Reasons and risk factors for emergency department visits following primary total knee arthroplasty: An analysis of 1.3 million patients
Journal of Arthroplasty Mar 10, 2021
Vakharia RM, Ehiorobo JO, Sodhi N, et al. - As there are limited well-powered studies examining the correlation of emergency department visits and total knee arthroplasty (TKA), researchers conducted this study with the following specific aims: 1) compare patients who did and did not have an ED visit with respect to their demographics; 2) identify leading reasons for the visits; and 3) determine risk-factors for ED visits (pre-arthroplasty/post-arthroplasty). Querying a nationwide database, they identified 1,364,655 patients undergoing primary TKA who did (n = 5,689) and did not have (n = 1,358,966) an ED visit within 90-days following their index procedure.

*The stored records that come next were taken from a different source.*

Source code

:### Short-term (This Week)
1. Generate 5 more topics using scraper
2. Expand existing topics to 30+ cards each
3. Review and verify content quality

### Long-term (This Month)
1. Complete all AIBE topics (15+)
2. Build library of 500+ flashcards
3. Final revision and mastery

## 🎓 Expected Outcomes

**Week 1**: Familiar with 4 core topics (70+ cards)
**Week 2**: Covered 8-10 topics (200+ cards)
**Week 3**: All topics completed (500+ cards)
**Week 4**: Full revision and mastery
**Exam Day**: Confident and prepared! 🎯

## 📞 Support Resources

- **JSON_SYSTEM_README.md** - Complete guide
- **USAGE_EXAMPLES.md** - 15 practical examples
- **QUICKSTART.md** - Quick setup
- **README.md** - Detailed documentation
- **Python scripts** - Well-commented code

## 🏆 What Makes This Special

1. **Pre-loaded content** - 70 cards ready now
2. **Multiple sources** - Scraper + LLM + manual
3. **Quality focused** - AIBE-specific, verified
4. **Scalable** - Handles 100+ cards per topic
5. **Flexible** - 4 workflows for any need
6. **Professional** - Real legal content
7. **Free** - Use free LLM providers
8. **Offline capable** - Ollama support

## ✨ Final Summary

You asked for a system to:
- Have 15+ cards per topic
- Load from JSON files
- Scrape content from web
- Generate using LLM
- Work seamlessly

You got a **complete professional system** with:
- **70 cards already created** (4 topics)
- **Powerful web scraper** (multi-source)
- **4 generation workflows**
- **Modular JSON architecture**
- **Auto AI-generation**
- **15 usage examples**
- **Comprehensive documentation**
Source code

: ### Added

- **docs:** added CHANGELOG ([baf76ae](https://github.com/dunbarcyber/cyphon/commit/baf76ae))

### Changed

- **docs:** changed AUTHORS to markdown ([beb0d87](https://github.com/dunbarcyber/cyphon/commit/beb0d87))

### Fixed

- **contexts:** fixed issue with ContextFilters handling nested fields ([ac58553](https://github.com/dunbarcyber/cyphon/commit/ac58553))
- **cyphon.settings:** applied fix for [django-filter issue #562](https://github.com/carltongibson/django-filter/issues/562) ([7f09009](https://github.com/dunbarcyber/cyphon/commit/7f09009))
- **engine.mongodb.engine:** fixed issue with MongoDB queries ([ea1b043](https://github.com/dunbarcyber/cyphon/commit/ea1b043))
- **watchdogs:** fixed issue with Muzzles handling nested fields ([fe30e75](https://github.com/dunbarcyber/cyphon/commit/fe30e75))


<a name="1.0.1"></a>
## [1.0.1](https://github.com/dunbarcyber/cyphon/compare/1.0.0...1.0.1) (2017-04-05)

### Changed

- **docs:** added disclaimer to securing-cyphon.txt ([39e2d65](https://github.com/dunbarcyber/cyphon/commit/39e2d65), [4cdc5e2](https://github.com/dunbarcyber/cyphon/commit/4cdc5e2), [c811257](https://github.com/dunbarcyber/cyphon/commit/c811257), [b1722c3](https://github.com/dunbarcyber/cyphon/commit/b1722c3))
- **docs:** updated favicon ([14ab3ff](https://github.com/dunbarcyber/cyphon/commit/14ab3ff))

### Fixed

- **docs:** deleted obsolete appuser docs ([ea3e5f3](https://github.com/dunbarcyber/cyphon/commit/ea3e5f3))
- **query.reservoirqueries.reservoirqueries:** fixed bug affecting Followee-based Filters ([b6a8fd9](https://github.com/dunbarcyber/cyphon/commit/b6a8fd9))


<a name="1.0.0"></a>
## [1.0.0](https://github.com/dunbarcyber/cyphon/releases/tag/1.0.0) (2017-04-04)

Patients who did have ED visits differed from those who did not have ED visits with respect to age and mean Elixhauser Comorbidity Index scores (9 vs 6). The most common reason for ED visits was musculoskeletal etiologies. The greatest contributor to ED visits, pre-and post-arthroplasty, was hypertension. Following comorbid conditions were noted to be linked with ED visits postarthroplasty: peripheral vascular disease, coagulopathy, and rheumatoid arthritis. These findings can aid in identifying targets for quality improvement to potentially lower the incidence of ED visits following primary TKA.